▶ **Requirement**: Show every line of the data that includes the word "keys".

▶ **Extracted records**:
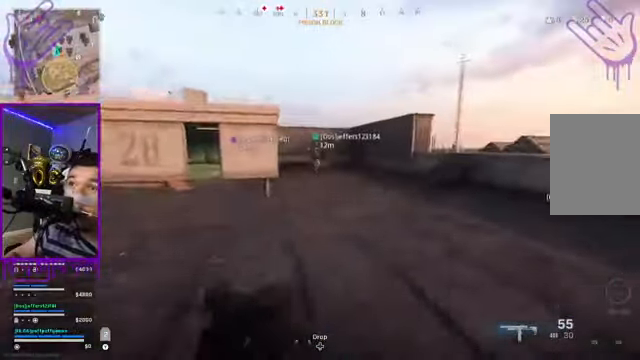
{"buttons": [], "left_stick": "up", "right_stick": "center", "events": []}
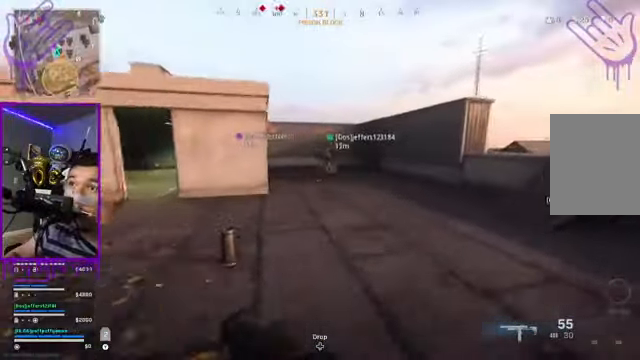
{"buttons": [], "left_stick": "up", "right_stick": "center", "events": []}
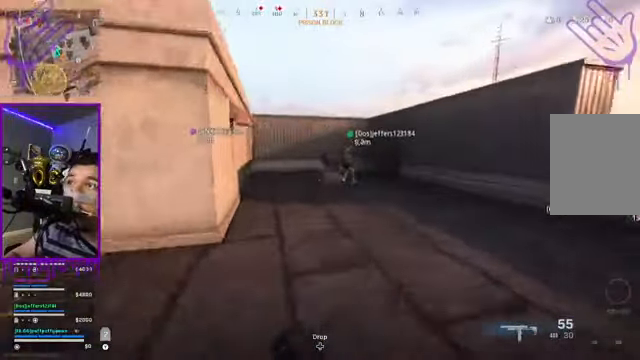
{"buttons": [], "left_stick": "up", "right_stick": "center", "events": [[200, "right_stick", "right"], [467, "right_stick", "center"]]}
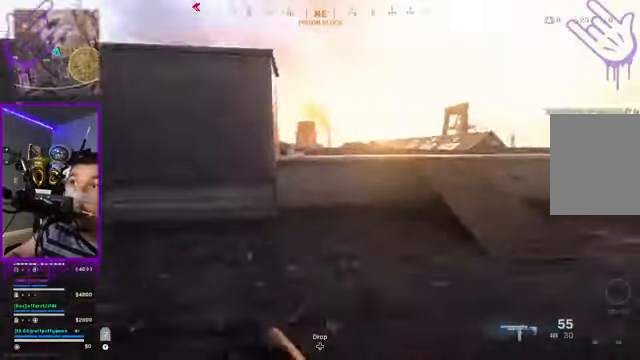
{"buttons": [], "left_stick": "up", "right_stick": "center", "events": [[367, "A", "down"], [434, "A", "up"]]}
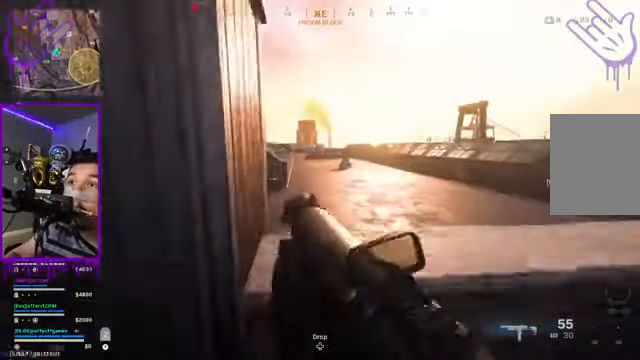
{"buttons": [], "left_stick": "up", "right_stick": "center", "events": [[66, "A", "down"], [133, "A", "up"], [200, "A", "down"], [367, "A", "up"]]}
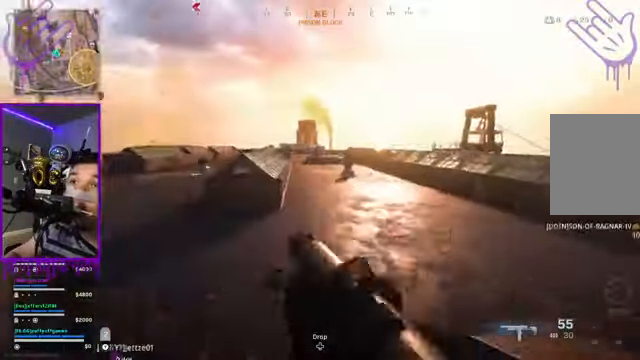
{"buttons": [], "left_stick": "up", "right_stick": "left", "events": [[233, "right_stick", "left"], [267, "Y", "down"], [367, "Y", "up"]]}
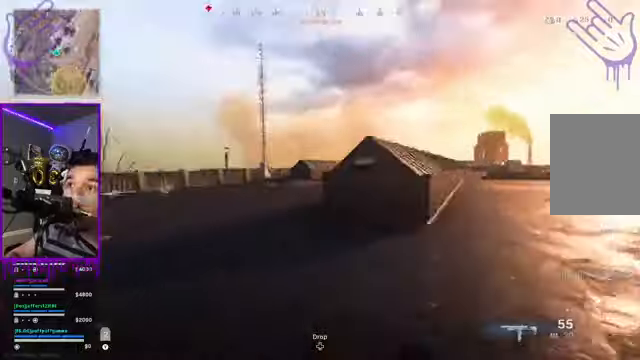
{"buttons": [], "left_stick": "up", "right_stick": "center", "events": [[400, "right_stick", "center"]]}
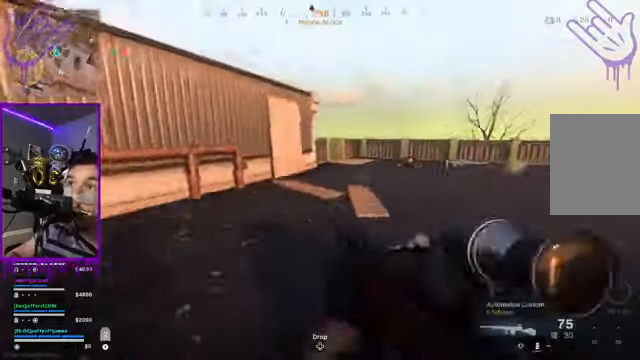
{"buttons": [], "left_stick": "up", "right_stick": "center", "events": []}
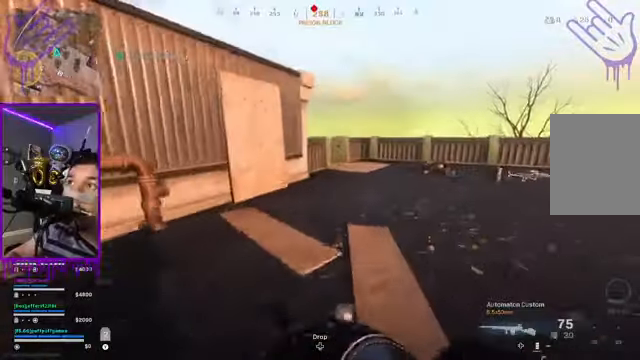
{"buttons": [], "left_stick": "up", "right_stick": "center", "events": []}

--

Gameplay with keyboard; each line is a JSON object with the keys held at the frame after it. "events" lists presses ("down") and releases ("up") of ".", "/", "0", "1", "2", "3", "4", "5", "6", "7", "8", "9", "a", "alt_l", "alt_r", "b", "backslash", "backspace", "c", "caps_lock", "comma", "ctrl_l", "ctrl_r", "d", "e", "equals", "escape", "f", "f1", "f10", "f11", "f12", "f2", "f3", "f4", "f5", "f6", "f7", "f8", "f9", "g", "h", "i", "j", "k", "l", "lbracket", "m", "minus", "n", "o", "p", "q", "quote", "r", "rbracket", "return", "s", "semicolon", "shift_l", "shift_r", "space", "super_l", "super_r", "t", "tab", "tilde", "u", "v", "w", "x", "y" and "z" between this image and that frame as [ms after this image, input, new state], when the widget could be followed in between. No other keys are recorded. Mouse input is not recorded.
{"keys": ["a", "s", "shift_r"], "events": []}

▶ **Result**:
Gameplay with keyboard; each line is a JSON object with the keys held at the frame after it. "events" lists presses ("down") and releases ("up") of ".", "/", "0", "1", "2", "3", "4", "5", "6", "7", "8", "9", "a", "alt_l", "alt_r", "b", "backslash", "backspace", "c", "caps_lock", "comma", "ctrl_l", "ctrl_r", "d", "e", "equals", "escape", "f", "f1", "f10", "f11", "f12", "f2", "f3", "f4", "f5", "f6", "f7", "f8", "f9", "g", "h", "i", "j", "k", "l", "lbracket", "m", "minus", "n", "o", "p", "q", "quote", "r", "rbracket", "return", "s", "semicolon", "shift_l", "shift_r", "space", "super_l", "super_r", "t", "tab", "tilde", "u", "v", "w", "x", "y" and "z" between this image and that frame as [ms after this image, input, new state], when the widget could be followed in between. No other keys are recorded. Mouse input is not recorded.
{"keys": ["a", "s", "shift_r"], "events": []}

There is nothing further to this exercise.